La déclaration assure que “plus de 20 associations islamiques et chefs religieux” ont participé mercredi à la journée convoquée par la Ligue des Oulémas de l'Islam au Sénégal, avant de créer leur nouveau Front “qui sera une structure permanente de sentinelle”.
Dans le texte, avait été glissée une affirmation selon laquelle le prophète a dit “si vous trouvez les gens en train de pratiquer les pratiques du peuple de Loth, tuez-les”. “Ces paroles d'Allah et Hadiths du prophète nous obligent à réagir contre toutes attaques de l'Islam d'où qu'elles viennent”, ajoute le document. Aussitôt après, l'imam Mamadou Lamine Diop de Guédiawaye a publiquement souhaité la mort des homosexuels: “Ce sont des gens qui méritent d'être mis au ban de la société quitte même à ce qu'ils rejoignent le silence des cimetières, qu'ils soient tout simplement éliminés de la vie”.
(http://www.tetu.com/actualites/international/senegal-les-islamistes-se-federent-contre-lhomosexualite-14556)
Cela ne s'arrange pas au Sénégal.
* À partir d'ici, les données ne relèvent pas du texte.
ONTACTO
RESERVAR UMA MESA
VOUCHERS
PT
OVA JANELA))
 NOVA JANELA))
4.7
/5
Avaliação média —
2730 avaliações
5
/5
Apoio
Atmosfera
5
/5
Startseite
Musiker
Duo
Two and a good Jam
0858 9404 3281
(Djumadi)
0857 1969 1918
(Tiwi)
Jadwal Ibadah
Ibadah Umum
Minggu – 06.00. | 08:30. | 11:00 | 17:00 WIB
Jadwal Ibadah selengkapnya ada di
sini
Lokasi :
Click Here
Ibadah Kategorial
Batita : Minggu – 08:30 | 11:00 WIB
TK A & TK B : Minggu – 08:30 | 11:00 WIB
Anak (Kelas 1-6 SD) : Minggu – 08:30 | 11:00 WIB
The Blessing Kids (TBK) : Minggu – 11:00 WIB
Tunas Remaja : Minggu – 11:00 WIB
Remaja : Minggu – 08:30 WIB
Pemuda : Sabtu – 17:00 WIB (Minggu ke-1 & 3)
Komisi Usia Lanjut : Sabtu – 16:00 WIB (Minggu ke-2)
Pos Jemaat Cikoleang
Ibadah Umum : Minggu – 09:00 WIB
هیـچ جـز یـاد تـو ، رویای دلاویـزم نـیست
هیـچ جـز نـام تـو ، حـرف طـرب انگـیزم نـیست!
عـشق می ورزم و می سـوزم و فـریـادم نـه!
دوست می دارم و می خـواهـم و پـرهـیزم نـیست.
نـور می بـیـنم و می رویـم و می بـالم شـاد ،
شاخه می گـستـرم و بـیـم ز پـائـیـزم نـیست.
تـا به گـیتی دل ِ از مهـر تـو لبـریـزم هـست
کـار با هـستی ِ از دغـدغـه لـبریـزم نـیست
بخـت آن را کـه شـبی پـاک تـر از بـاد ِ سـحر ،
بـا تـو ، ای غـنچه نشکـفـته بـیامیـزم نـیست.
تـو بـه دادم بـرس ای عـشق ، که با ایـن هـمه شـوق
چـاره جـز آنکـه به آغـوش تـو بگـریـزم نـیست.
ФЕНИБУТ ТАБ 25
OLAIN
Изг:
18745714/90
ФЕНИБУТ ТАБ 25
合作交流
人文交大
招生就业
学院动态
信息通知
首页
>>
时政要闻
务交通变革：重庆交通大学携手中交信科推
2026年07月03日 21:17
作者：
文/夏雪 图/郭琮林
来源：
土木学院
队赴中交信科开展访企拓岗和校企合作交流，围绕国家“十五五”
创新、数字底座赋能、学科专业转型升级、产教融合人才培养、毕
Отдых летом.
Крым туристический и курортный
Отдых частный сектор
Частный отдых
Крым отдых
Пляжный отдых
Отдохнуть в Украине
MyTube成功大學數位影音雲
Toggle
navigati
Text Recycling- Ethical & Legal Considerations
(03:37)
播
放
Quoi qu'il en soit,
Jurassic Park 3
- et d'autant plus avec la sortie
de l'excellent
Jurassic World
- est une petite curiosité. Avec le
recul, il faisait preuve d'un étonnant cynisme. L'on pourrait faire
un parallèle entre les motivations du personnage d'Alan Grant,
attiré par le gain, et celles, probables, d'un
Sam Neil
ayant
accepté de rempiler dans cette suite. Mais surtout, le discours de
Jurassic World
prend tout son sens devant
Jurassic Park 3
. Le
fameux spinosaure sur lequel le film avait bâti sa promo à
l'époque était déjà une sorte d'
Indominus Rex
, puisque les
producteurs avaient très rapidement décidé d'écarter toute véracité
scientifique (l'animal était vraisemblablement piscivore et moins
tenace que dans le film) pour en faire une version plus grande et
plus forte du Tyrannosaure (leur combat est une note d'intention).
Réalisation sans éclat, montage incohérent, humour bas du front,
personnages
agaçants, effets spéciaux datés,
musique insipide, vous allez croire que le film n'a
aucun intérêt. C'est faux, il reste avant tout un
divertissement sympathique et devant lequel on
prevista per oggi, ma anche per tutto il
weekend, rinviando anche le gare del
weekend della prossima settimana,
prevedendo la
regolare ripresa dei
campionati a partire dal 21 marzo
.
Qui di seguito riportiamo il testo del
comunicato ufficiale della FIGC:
Tant de haine et d'intolérance, cela dépasse l'entendement. Mais visiblement, la communauté internationale s'en fout royalement. Et pendant ce temps là, on pend les homos en Iran, en Irak, bientôt au Sénégal?
cordialement,
Ce qui est consternant c'est l'homophobie des religions. Pauvres croyants intolérants vous écoutez ceux qui manipulent les saintes écritures au gré de leur convenance quel sera votre étonnement lors du jugement dernier de finir dans les flammes de l'enfer.